Ogni traccia sembra rappresentare una tappa di un percorso personale, quasi una terapia. C’è una canzone che consideri il cuore del disco, quella che lo riassume o che ti ha fatto capire dove stavi andando?

Si, sicuramente “Banalità” è un po’ il cuore di questo album, è un pezzo che appunto banalmente si chiede cos’è la felicità, rendendosi poi conto di non saperlo e di non averla, per me è comunque un brano quasi rincuorante, come la voce di un amico.

 Il disco ha un’anima punk rock, ma allo stesso tempo c’è molto di cantautorale italiano classico.
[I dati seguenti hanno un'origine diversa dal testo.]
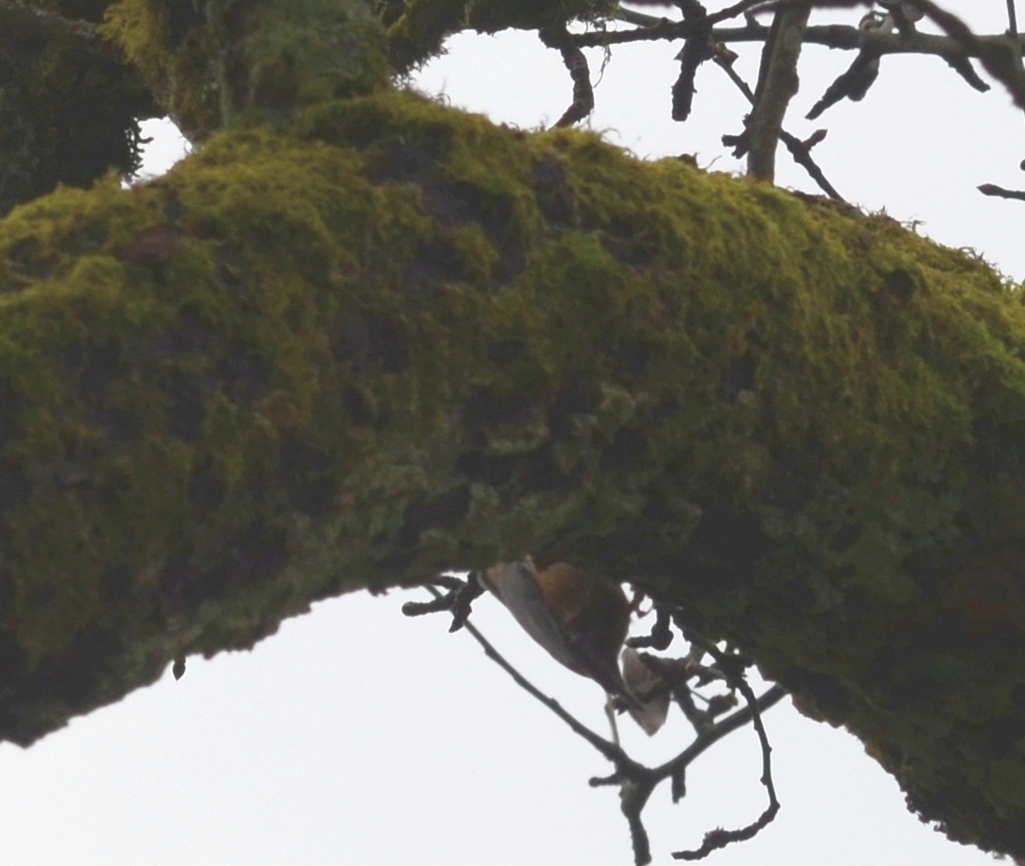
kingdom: Animalia
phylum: Chordata
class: Aves
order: Passeriformes
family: Sittidae
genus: Sitta
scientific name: Sitta europaea
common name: Eurasian nuthatch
Come riesci a far convivere questi due lati di Mivergogno?

Fondamentalmente ho sempre ascoltato musica di gente che ha saputo fare brani spinti e brani morbidi, tristi o felici, non capisco molto le band o chi in generale in un progetto ha un solo mood, siamo fatti di emozioni che poi tramutiamo in musica, personalmente sono una persona che ama far baldoria, amo il volume, ma so anche apprezzare un minimo particolare di una qualsiasi cosa che attrae la mia attenzione e mi ispira per qualcosa che sappia di delicatezza. 

 Ci sono riferimenti visivi molto forti nel disco: immagini quotidiane, piccoli gesti, scene intime. Sei un autore che parte dalle parole o dai suoni quando inizia a costruire una canzone?

Dico sempre che il mio cervello è più intelligente di me, questo perché ogni singola canzone che ho scritto nasce da un pensiero che mi viene in mente, quello che vivo diventa nella mia testa musica e parole praticamente da subito, sicuramente le parole hanno la priorità nel processo di creazione di un brano, la musica è già lì sotto pronta ad accompagnare.

 Rispetto al Mivergogno di qualche anno fa, cosa pensi di aver imparato — e cosa invece continui a non capire per niente?

Sicuramente il Mivergogno di oggi ha capito che non deve mai e poi mai perdere di vista il motivo per cui scrive suona e canta, ovvero un amore e un’esigenza incondizionati, spesso chi ha un progetto rischia di perdersi e di abbattersi di fronte all’oceano di musica che c’è oggi sentendosi una goccia inutile e incompresa, il desiderio di fare numeri, di farcela, è il tallone d’Achille di ogni Artista, si rischia poi che dal tallone si prende tutta la gamba e li son cazzi. Quello che non capirò mai è come fanno certe persone che per tutta la vita han fatto musica di qualità, della vera e propria Arte, per poi scendere a compromessi, a focalizzarsi sui soldi, e accontentarsi di fare dei “tormentoni”. Io piuttosto andrei a fare il benzinaio.